辺の比較も、頂点ペア(x, y)に対して行う。x∈|G|から出る辺を e1, e2, ..., eN とする(Nは頂点xの出次数)。[追記]ウギャ、Nが近傍の記号とかぶった。ここでは非負整数。 [/追記]

  1. N = 0 のときは、成功。
  2. E(e1) = a1 として、yから出るHの辺でa1をラベルとする辺を探す。なければ失敗。
  3. yから出る辺でa1をラベルとする辺(決定性から一意に決まる)があったら、それをf1として、ペア (trg(e1), trg(f1)) を作っておく。
  4. e2, ..., eN まで同じことを繰り返す。

以上の過程で出来た集合 {(trg(e1), trg(f1)), (trg(e2), trg(f2)), ..., (trg(eN), trg(fN))} を N(x, y) とする。N(x, y) は、次のトライアルのNextを決めるために使う。
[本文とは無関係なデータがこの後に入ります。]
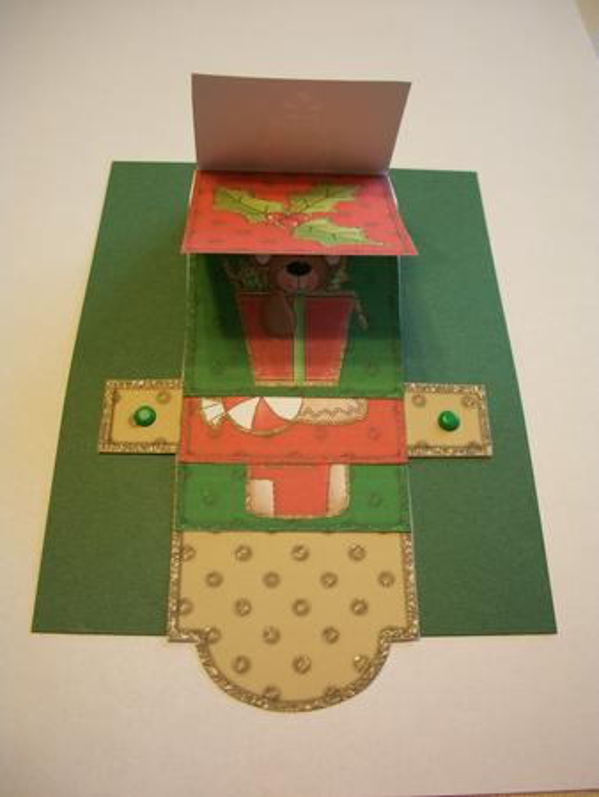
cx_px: 300
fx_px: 807
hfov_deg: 40.7
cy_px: 398
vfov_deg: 52.6
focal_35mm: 35
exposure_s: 1/60
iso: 115
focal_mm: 6.3
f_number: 3.1
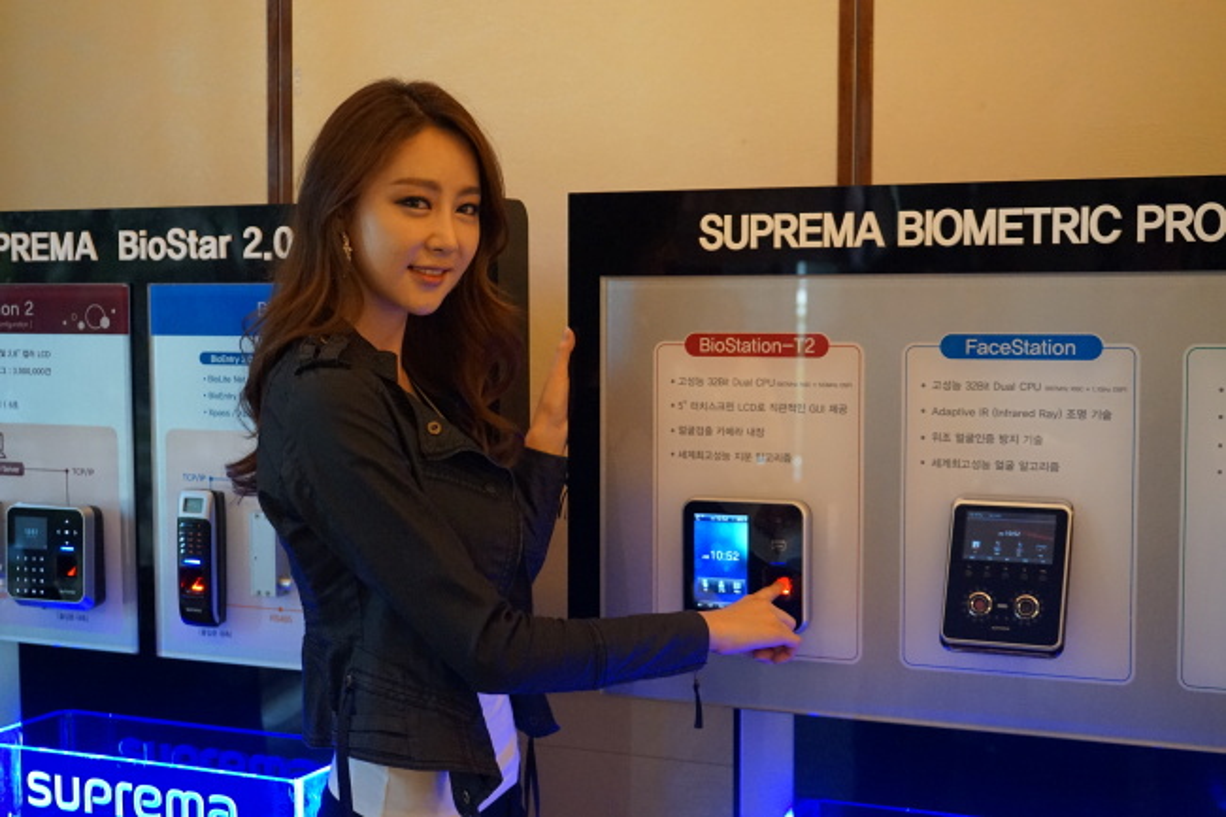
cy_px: 408
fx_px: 1736
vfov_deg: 26.5
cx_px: 613
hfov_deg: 38.9
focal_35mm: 51
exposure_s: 1/160
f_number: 4.5
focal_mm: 51
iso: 5000
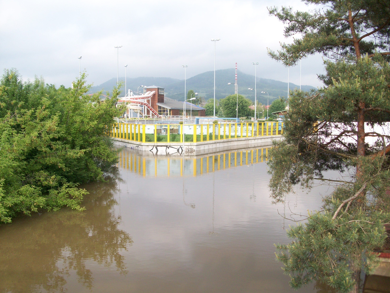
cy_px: 146
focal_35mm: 34
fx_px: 383
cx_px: 195
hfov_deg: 54.0
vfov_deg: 41.8
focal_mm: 5.7
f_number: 2.8
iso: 64
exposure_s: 1/279
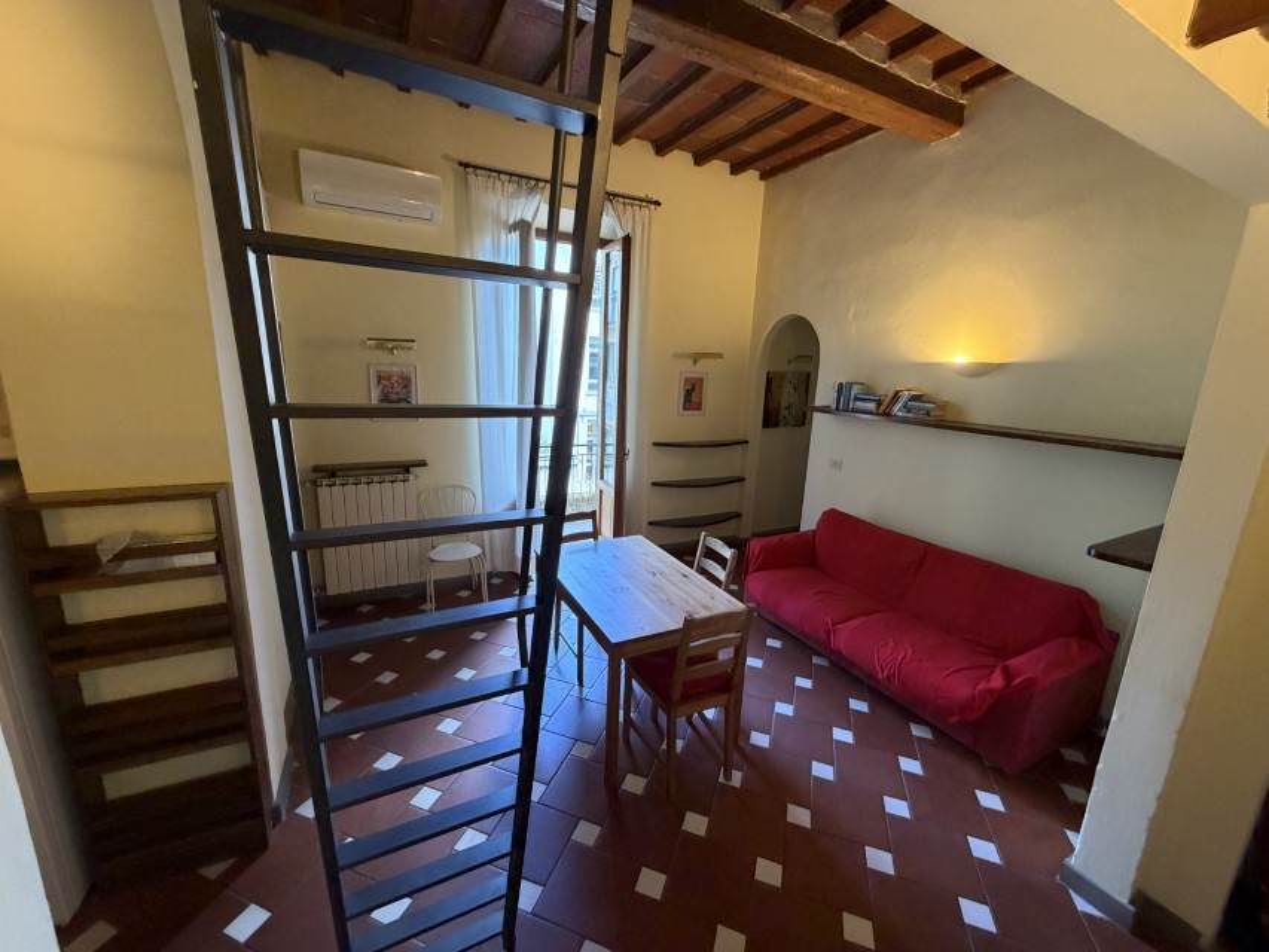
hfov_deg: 102.1
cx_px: 634
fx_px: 513
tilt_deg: -12.8
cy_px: 476
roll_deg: -2.2
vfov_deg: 85.7
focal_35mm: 14
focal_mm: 2.22
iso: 400
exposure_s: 1/50
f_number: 2.2
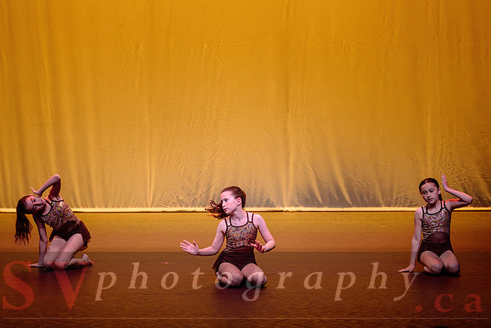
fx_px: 2097
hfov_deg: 13.4
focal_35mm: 154
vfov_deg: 8.9
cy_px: 141
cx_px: 246
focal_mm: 135
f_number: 2.8
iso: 1250
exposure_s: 1/400
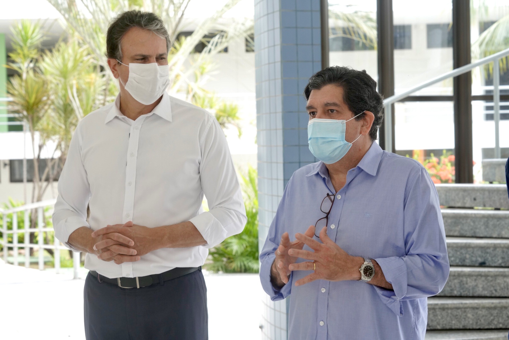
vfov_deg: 18.5
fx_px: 1047
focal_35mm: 74
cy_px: 170
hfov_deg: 27.3
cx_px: 254
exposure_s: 1/160
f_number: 8
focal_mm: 74
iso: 1250
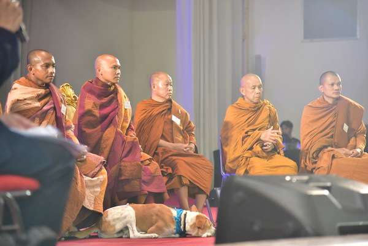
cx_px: 184
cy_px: 123
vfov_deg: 11.4
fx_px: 1227
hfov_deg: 17.1
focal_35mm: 120
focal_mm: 120
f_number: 4
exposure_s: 1/125
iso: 3200
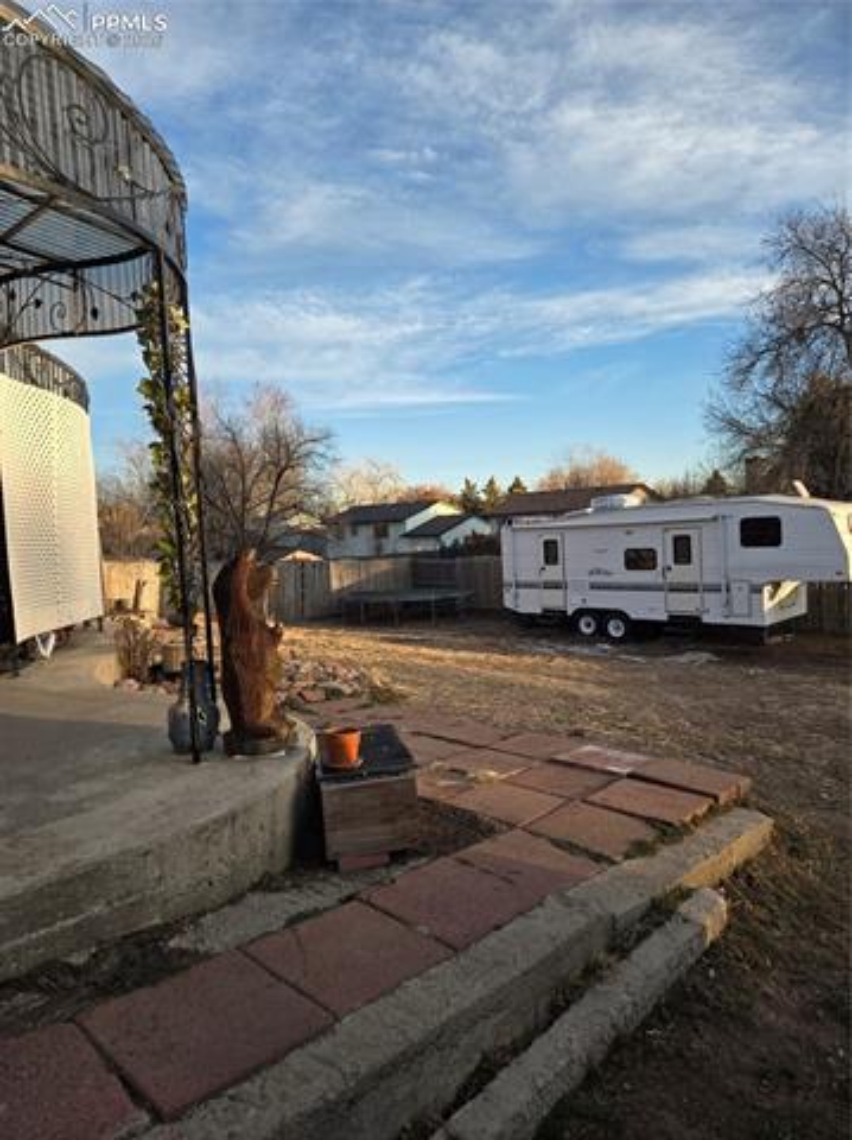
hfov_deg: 58.8
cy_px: 570
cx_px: 426
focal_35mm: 23
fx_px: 756
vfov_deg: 74.0
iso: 80
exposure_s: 1/1002
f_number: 1.8
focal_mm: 5.4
Next := Next\{(x, y)}; Done := Done∪{(x, y)}; Next := Next∪(N(x, y)\Done) なので、Next∪N(x, y) 作ってから、{(x, y)}∪Done を取り除いても同じ。

[追記]なるほど、引数なしのN(非負整数)と1 or 2引数のN(近傍 or 近傍の対応)は、アリティでオーバーロードされていて、まったく別な意味で使っているわけね。アドホックつうか無関係なオーバーロードだ。[/追記]

全体のセットアップ

初期状態は:

  • Next := {(g, h)} (基点の対)
  • Done := {} (空集合
  • Result := {} (空集合

Doneはトライアルが成功するたびに1個ずつ要素が増える。Nextは増えたり減ったりしながら最終的には空になる(成功の時)。Resultは単調に増えるが、空のままかもしれない。

成功すればResultが得られる。失敗のときは、どこ(どの頂点対)で何が原因で失敗したかを報告する。